Fighting fundamentalism

Will fear drive us from one bleak landscape to another?
December 31, 2003

January. Epiphany. A new year and a new beginning. Why does it seem so old? Why does the world rock on in all the same sad ways?

The only comfort we can take, and a cold comfort it seems to be, is that we have seen it all before. We know, as a friend of mine likes to say, the holes in the riverbed. And, I think, we are beginning to suspect that the biggest and most dangerous hole -- the one that could swallow us all -- must be dealt with now.

Its name is fundamentalism.

Not liberalism. Not conservatism. These are opinions, and those who hold them can have reasoned and insightful dialogue with one another. Such dialogue, in fact, is necessary to our integrity, for no idea should be completely trusted until it has been tried and tempered and hammered out on the anvil of debate with its opposite.

Fundamentalism is something quite different. Bart Giamatti, once president of Yale, defined it as "the true belief as propounded by the true believer" and called it "the terrorism of the mind." Fundamentalism has no use for debate and no capacity for dialogue; fundamentalism, by necessity, relies on intimidation and sometimes violence.

We see this clearly, of course, in such institutions as the Taliban. But this is all the more reason that we never should delude ourselves into believing that fundamentalism exists only in other faith traditions or that it is comfortably confined to the other side of the world. It shows its ugly face in our own society and within our own congregations. It is probably the most dangerous movement in our world today.

For the danger of fundamentalism is not its narrow world view nor its rulebook belief system nor even its grievous tendency to exclude; its danger lies in its insistence that everyone must be compelled, by law or force if necessary, to hold the "beliefs of the true believer." It destroys the creative tension of the community and sets in its place a community based on drab uniformity, where problems cannot be acknowledged.

I firmly believe that when our children and grandchildren look back on our era, they will see that the world, the society and the church they inherited from us were irrevocably shaped by how well we ourselves were able to deal with fundamentalism. Will we find the courage and vision to move forward, or will we allow our own fears to drive us from one bleak landscape into another?

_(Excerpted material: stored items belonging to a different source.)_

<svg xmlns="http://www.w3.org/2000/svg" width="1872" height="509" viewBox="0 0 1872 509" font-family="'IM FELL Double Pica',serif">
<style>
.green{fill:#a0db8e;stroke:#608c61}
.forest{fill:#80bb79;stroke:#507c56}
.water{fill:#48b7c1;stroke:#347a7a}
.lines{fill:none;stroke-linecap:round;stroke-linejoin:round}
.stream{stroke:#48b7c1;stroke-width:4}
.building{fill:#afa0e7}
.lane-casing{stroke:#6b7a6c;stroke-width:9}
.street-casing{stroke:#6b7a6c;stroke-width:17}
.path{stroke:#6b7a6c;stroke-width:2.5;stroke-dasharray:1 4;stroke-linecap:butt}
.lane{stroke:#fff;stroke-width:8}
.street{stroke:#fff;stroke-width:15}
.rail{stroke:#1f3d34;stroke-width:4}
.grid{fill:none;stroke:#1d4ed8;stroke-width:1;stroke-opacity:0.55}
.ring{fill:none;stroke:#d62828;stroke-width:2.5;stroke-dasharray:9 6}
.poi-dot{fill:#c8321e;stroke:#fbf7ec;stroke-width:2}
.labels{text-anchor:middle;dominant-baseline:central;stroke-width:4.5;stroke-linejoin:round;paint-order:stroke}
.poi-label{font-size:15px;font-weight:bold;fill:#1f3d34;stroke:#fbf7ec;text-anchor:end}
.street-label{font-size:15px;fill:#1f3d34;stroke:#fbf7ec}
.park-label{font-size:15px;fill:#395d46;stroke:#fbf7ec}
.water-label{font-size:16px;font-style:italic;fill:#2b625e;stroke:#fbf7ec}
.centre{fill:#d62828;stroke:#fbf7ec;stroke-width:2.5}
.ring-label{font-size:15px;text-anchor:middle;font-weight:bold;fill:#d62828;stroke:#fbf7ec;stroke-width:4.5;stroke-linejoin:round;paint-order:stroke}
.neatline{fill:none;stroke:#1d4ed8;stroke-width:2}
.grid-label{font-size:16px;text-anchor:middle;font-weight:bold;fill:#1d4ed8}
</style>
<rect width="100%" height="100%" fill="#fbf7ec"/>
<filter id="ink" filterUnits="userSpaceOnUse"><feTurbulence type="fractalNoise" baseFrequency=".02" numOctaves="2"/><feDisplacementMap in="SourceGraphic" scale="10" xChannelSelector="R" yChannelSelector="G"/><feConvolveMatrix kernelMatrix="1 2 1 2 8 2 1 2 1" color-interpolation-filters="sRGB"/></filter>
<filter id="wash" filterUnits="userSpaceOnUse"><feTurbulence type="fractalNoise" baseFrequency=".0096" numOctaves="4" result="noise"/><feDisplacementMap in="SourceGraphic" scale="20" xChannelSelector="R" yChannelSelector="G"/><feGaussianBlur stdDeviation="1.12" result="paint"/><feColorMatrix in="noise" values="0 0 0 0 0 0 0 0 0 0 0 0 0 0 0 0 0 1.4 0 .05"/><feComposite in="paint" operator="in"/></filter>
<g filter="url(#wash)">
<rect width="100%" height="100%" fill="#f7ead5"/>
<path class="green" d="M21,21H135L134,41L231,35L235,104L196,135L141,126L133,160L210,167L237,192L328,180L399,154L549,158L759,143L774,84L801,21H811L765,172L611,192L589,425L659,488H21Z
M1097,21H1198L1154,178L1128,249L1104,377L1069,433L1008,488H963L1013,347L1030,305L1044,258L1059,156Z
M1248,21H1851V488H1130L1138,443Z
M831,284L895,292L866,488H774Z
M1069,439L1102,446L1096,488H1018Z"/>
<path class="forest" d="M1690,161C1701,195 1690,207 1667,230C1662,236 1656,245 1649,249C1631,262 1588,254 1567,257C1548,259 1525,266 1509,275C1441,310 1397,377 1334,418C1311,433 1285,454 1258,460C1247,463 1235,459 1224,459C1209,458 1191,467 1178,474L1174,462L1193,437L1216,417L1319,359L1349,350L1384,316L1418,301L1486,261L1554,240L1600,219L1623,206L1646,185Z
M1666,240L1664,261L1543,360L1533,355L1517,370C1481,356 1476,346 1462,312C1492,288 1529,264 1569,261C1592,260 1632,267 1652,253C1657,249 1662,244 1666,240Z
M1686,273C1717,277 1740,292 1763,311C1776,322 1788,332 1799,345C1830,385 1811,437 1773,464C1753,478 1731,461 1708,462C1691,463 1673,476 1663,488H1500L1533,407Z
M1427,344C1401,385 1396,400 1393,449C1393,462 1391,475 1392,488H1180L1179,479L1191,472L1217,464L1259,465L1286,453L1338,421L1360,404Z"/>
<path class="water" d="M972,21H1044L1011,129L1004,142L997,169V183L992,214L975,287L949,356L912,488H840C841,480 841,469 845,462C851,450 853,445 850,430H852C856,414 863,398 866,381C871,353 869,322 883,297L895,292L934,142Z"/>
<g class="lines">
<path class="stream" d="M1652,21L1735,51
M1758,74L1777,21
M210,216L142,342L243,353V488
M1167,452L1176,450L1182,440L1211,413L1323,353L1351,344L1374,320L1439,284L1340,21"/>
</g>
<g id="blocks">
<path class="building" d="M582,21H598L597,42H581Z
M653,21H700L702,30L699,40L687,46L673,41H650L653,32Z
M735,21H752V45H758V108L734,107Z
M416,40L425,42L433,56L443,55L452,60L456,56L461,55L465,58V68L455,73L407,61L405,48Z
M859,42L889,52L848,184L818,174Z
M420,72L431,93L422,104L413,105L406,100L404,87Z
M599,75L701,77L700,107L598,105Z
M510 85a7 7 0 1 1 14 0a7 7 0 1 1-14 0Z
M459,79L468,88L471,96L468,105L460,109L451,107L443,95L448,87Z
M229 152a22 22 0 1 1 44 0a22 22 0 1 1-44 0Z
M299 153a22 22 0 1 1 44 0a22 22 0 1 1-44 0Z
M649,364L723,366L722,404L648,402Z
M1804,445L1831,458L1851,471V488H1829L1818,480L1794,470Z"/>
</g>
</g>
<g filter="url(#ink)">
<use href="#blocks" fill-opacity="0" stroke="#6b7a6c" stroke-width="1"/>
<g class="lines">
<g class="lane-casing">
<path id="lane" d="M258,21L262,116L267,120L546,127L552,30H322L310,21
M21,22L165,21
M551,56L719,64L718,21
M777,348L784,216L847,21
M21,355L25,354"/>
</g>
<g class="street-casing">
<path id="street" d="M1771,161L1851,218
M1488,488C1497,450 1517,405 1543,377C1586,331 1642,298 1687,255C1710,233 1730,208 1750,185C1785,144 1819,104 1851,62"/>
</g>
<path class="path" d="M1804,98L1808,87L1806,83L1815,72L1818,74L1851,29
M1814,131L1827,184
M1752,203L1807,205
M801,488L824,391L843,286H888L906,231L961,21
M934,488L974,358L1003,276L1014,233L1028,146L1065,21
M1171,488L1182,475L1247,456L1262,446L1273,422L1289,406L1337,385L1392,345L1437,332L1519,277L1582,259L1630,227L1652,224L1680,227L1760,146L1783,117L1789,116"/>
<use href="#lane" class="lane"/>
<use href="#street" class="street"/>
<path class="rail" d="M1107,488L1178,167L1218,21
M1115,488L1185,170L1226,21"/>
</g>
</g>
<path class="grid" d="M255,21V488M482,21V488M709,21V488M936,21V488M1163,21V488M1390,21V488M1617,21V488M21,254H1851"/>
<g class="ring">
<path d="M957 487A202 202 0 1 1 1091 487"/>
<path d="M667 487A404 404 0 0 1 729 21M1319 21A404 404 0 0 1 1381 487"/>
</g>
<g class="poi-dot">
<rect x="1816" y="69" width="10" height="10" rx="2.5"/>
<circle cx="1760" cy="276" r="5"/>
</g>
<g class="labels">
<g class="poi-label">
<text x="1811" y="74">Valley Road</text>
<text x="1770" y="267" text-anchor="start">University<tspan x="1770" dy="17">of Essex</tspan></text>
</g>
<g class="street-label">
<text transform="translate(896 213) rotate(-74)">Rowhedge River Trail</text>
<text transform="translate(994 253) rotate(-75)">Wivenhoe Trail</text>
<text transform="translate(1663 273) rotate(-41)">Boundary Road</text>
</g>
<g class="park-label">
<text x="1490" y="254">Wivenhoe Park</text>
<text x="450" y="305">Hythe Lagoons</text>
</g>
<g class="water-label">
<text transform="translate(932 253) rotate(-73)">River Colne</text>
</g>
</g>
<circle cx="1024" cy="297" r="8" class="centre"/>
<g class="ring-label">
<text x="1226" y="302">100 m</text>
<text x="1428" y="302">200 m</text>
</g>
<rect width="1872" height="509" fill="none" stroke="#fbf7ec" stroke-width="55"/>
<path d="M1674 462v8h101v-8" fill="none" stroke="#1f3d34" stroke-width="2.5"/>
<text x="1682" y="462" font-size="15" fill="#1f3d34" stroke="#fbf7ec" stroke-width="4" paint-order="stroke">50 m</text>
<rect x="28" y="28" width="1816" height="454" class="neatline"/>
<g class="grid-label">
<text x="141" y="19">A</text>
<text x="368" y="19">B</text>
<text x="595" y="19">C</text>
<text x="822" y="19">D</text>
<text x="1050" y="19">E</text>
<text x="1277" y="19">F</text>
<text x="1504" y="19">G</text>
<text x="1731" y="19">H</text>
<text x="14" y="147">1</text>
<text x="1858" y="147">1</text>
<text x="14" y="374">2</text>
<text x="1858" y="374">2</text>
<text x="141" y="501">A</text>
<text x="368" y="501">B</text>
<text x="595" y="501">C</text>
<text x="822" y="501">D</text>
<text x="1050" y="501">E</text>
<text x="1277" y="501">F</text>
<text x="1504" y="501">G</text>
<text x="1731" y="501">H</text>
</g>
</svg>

Fear is the taproot of fundamentalism, and no one knew this better than Jesus. The boy who at the age of 12 astounded the priests in the Temple surely was destined -- or so those ancient rabbis must have thought -- to find a place in the religious structure of his time. If they remembered him at all some 18 years later, it must have been with a sad shaking of heads: Such a promising lad he was, only to waste himself as an itinerant preacher! Yet that was the path Jesus chose.

It was a dangerous choice and yet -- as Jesus knew, as his followers have known for twenty centuries -- the only possible way. Entrenched fear, cobbling together its barricades of rules and ritualism, cannot be challenged on its own terms nor fought with its own weapons. It can only be overcome by preaching -- and showing forth in our lives -- a love openly available to all, a God whose hands are safe and sure, a kingdom where men and women live in justice and equality, and a vision only the free and fearless mind can attain.

This is the true epiphany. This is the showing forth we celebrate.